**Вопросы для ответа**
- A) Как Хлоя объясняет в исходном тексте происхождение следов, которые видела ее мама?
- B) Перепиши отрывок исходного текста от «Я какое-то время» до «мы сидели молча.» включительно и замени в нем «сосредоточиться» на «сконцентрироваться».

Она снова только пожала плечами. Я попросил родителей выйти, чтобы я мог поговорить с ней наедине.
«Твоя мама сказала, что ты режешь себя», — сказал я.
«Нет».
«Она сказала, что видела следы».
«Нет, не говорила».
«Тогда что это были за следы?»
Хлоя одарила меня еще одним старым добрым пожиманием плечами:
«Порезы от бумаги».
Я какое-то время смотрел на нее.
«Порезы от бумаги?»
«Да».
«Из чего же сделана твоя бумага? Из переработанных сюрикенов
[36]
?»
Хлоя рассмеялась, и это было самым прекрасным, что я слышал за этот день.
«Знаешь, большинство людей не понимает, зачем некоторые люди режут себя, — сказал я. — Большинство думает, что некоторые делают это, потому что им нравится боль, но на самом деле всё как раз наоборот, правда? Люди режут себя, чтобы не чувствовать боль. Порезы заставляют тебя сосредоточиться на том, что ты делаешь, а не на том, что на самом деле тебя мучает, верно?»
Хлоя пожала плечами, но на этот раз это было больше похоже на кивок На самом деле люди режут себя по многим причинам: одни наказывают себя, другие хотят привлечь внимание, а некоторые дети считают, что это просто круто. Думаю, Хлоя поступала так, чтобы не чувствовать душевную боль.
Какое-то время мы сидели молча.
«Вы с Хелен были хорошими подругами, да?»
Она кивнула, но едва заметно, ее движение было замедлено огромной болью.
«И ты говорила об этом с консультантом?»
Еще один кивок.
«И это помогает?»
«Вроде того».
«Хорошо».
Еще немного молчания. Почему бы и нет? В конце концов, молчание — золото.
«Ты ведь знаешь, что твои родители очень боятся, что ты сделаешь то же самое?»
Она вздохнула: «Я бы хотела, чтобы они успокоились. Они всё время очень напряжены и обеспокоены. Мне от этого кричать хочется. Мне бы хотелось, чтобы они просто оставили меня в покое».

**Список данных**
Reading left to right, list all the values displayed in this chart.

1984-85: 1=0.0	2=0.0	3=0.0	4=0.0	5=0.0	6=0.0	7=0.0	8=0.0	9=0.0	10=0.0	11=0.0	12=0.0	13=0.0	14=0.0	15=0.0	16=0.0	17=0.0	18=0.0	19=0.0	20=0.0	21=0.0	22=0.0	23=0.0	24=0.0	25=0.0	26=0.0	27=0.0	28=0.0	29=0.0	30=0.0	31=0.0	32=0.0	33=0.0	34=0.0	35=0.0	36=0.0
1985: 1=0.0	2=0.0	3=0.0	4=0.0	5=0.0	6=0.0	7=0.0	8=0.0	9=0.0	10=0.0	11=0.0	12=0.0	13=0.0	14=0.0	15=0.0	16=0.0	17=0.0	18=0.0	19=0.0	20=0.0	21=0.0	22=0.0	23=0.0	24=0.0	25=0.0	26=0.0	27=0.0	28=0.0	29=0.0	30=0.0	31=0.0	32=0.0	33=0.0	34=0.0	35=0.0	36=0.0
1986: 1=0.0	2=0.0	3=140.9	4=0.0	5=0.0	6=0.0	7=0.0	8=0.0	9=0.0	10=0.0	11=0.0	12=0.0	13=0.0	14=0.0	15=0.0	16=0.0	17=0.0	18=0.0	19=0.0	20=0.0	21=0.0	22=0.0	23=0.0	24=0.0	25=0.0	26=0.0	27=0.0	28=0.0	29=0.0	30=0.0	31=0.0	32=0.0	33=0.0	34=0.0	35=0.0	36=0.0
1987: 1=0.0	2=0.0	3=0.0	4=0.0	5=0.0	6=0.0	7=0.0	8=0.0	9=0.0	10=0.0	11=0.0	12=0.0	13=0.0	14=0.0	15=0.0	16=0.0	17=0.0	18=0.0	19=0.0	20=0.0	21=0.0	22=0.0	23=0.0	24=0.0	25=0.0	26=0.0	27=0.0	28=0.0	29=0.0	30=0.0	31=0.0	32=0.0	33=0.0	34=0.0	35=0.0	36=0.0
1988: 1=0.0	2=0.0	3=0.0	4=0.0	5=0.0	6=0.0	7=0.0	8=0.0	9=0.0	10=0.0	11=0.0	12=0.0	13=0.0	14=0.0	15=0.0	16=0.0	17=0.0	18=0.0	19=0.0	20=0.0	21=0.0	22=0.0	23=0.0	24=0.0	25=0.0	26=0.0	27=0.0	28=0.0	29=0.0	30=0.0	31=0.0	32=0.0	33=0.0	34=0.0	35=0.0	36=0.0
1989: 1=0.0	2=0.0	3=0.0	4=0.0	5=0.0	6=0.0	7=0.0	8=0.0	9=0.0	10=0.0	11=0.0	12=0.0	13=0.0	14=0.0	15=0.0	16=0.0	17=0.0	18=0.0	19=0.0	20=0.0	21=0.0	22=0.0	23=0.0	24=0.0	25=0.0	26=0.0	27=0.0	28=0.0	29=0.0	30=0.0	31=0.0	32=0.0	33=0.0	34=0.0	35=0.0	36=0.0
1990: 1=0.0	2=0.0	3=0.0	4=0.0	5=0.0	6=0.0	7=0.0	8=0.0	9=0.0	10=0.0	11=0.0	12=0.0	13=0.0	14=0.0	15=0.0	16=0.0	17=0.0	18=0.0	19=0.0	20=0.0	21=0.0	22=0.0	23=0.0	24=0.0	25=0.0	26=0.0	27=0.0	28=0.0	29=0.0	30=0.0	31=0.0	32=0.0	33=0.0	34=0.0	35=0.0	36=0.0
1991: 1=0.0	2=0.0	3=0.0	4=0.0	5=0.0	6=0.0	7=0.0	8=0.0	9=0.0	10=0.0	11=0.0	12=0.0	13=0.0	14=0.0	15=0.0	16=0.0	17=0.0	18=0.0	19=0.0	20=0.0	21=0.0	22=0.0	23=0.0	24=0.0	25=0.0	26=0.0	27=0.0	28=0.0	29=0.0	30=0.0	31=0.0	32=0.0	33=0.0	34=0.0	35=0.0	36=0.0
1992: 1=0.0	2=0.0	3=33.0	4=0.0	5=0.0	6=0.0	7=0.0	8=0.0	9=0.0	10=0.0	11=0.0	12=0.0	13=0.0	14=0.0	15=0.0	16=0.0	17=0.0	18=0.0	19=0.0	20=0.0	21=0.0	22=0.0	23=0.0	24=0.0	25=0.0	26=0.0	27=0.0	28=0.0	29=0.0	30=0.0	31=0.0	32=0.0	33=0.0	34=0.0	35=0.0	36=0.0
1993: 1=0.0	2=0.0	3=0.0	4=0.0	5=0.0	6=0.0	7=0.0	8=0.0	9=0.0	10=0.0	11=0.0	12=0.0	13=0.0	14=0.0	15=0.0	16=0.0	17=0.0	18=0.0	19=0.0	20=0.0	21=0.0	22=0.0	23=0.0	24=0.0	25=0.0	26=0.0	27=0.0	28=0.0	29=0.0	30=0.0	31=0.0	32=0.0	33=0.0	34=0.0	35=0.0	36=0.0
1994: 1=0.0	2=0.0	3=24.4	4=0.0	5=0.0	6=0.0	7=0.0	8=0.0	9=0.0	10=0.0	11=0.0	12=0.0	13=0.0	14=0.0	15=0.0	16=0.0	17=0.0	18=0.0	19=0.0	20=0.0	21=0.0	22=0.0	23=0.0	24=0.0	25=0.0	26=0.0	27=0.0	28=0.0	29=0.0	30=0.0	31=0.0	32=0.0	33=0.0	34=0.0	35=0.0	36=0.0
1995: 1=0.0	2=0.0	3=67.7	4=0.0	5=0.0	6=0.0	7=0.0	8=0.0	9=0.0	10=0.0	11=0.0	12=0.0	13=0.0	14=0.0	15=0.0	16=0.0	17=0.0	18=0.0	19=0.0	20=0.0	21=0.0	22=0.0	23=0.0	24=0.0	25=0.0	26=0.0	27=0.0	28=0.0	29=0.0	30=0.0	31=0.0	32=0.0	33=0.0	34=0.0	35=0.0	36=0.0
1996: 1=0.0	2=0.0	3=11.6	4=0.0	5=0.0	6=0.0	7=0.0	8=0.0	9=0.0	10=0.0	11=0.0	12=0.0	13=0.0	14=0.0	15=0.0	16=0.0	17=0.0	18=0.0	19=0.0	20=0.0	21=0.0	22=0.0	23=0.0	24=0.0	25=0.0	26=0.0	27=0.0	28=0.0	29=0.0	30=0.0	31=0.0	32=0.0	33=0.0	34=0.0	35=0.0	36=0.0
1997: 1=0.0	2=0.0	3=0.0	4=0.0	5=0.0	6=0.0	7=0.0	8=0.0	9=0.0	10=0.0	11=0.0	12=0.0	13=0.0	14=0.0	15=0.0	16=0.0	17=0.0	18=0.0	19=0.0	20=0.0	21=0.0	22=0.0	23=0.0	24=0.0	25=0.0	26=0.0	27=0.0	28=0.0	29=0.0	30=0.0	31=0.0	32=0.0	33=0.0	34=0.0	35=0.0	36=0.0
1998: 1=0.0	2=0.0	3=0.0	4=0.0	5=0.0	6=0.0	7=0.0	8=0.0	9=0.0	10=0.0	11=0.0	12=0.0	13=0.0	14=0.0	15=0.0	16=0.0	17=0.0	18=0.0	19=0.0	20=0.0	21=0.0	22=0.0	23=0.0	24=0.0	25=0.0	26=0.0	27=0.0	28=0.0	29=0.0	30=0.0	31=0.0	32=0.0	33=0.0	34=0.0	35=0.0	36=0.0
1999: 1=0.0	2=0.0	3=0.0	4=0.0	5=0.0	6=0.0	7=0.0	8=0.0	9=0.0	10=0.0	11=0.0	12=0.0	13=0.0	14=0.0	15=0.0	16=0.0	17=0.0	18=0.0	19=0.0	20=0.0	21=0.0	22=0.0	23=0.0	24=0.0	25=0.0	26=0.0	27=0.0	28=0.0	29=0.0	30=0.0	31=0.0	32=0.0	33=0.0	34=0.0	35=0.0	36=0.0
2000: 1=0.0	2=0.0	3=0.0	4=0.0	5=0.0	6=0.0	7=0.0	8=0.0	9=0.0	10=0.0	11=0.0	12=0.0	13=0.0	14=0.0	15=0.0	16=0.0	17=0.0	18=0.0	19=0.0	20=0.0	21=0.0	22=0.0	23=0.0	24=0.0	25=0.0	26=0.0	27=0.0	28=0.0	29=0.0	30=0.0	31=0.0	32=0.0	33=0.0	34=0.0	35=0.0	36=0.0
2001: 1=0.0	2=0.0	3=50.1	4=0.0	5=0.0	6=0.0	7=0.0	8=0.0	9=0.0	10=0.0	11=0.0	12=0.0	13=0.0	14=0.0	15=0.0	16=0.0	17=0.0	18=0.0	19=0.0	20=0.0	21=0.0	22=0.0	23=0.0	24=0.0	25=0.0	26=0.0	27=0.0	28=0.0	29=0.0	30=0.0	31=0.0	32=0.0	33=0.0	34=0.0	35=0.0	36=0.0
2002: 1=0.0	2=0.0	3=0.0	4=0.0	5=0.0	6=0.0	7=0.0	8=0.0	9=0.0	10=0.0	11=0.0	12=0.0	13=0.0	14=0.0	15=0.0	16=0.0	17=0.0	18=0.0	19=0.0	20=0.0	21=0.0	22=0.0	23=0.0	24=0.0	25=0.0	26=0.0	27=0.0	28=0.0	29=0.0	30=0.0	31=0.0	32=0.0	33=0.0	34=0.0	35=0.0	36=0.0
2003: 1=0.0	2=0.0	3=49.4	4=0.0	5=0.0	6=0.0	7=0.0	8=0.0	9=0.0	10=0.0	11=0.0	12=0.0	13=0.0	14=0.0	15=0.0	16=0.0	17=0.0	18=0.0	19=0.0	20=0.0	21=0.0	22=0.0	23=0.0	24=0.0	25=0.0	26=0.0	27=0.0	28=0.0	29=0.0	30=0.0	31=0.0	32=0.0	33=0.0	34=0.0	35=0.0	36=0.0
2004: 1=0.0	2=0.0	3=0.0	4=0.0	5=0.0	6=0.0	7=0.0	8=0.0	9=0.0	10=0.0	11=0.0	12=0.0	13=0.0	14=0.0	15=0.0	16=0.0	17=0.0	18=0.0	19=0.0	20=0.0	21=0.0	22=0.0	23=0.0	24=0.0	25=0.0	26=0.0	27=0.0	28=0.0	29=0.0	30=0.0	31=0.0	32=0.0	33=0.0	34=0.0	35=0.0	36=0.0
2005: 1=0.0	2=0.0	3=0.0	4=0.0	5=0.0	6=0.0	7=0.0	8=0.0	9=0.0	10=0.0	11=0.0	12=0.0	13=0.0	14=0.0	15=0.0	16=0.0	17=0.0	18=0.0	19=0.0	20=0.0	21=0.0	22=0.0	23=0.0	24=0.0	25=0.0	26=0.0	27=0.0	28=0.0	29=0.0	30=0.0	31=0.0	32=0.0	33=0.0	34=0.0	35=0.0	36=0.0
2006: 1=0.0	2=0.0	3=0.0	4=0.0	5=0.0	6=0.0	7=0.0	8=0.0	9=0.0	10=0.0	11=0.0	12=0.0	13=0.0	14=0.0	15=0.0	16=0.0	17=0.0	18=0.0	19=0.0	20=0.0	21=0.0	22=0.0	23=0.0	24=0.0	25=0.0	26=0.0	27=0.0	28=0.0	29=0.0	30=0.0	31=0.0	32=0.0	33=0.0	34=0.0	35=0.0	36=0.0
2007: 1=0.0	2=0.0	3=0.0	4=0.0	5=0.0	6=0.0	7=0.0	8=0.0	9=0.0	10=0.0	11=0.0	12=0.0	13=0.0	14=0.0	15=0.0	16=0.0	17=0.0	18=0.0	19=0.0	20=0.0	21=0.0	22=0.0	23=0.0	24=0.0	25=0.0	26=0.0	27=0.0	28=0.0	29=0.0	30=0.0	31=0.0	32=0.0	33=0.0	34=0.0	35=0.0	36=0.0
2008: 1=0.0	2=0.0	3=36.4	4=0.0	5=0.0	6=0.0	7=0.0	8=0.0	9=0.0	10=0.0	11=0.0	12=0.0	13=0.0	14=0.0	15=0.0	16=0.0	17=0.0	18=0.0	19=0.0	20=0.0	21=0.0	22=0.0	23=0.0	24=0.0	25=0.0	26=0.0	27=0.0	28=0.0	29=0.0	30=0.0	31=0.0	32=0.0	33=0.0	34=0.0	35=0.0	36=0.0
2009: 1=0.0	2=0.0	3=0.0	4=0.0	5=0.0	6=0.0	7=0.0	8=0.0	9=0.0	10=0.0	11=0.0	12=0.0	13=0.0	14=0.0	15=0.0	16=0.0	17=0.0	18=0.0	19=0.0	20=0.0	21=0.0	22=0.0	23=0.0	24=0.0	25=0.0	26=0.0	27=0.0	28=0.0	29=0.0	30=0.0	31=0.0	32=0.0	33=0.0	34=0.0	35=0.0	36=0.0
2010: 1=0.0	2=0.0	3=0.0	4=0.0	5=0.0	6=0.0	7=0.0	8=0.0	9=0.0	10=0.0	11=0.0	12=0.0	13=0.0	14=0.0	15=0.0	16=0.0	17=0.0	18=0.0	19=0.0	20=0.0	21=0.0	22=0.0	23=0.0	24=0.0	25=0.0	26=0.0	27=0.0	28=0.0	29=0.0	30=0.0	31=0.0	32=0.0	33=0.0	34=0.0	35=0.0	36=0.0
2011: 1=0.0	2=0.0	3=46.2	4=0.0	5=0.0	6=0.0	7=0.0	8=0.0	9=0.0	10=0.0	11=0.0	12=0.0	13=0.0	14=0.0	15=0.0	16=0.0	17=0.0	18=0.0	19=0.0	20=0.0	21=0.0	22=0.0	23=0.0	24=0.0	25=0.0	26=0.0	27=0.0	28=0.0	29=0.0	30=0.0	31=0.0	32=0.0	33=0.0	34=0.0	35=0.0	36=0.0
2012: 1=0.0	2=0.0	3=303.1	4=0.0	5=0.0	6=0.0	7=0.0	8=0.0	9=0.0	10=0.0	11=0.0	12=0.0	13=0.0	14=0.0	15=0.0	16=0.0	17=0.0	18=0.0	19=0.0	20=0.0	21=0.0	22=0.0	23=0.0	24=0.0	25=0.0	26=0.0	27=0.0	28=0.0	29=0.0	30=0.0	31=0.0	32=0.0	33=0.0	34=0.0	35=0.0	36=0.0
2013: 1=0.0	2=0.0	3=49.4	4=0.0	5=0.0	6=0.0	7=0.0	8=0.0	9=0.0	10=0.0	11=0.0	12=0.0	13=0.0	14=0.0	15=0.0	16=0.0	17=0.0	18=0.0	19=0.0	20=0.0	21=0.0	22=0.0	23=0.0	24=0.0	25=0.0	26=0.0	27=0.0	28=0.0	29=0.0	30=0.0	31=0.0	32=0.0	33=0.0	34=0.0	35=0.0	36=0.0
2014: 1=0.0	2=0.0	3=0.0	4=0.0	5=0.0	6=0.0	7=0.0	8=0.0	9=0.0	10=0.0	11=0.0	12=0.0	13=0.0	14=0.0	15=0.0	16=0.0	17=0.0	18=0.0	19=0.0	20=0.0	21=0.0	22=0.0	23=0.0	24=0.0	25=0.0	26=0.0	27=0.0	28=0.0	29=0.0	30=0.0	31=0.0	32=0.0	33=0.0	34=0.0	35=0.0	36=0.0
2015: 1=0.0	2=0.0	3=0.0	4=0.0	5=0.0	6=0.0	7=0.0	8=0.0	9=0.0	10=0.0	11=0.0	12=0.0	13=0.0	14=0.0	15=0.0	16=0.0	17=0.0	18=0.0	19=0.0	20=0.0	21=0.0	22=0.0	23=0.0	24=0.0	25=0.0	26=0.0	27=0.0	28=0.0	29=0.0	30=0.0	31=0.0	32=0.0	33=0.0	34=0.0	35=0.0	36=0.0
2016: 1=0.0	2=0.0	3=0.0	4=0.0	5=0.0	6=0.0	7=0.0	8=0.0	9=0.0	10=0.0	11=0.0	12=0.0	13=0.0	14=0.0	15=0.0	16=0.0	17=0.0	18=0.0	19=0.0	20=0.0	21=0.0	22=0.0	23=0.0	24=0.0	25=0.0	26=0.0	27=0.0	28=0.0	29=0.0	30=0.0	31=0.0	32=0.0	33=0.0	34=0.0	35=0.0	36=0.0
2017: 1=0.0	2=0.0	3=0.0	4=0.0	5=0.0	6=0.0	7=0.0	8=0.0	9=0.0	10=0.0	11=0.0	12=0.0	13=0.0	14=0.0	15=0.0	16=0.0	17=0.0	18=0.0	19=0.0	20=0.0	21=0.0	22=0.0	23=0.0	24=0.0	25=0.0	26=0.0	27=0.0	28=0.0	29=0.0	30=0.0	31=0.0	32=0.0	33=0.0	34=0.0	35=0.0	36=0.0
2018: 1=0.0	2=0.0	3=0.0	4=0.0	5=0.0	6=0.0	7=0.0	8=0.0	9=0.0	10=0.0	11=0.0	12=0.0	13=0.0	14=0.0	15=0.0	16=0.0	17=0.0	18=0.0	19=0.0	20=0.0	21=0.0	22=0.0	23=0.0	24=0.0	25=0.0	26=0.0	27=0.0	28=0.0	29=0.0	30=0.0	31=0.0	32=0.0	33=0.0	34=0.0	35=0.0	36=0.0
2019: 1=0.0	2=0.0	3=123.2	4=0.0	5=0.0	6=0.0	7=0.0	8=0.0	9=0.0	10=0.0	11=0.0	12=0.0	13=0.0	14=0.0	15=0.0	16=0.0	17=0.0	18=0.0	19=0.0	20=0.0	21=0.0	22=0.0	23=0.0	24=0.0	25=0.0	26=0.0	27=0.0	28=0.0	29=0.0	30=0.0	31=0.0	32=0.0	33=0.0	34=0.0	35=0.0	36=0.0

**Ответы по порядку**
- A) Она говорит, что это порезы от бумаги.

- B)
Я какое-то время смотрел на нее.
«Порезы от бумаги?»
«Да».
«Из чего же сделана твоя бумага? Из переработанных сюрикенов
[36]
?»
Хлоя рассмеялась, и это было самым прекрасным, что я слышал за этот день.
«Знаешь, большинство людей не понимает, зачем некоторые люди режут себя, — сказал я. — Большинство думает, что некоторые делают это, потому что им нравится боль, но на самом деле всё как раз наоборот, правда? Люди режут себя, чтобы не чувствовать боль. Порезы заставляют тебя сконцентрироваться на том, что ты делаешь, а не на том, что на самом деле тебя мучает, верно?»
Хлоя пожала плечами, но на этот раз это было больше похоже на кивок На самом деле люди режут себя по многим причинам: одни наказывают себя, другие хотят привлечь внимание, а некоторые дети считают, что это просто круто. Думаю, Хлоя поступала так, чтобы не чувствовать душевную боль.
Какое-то время мы сидели молча.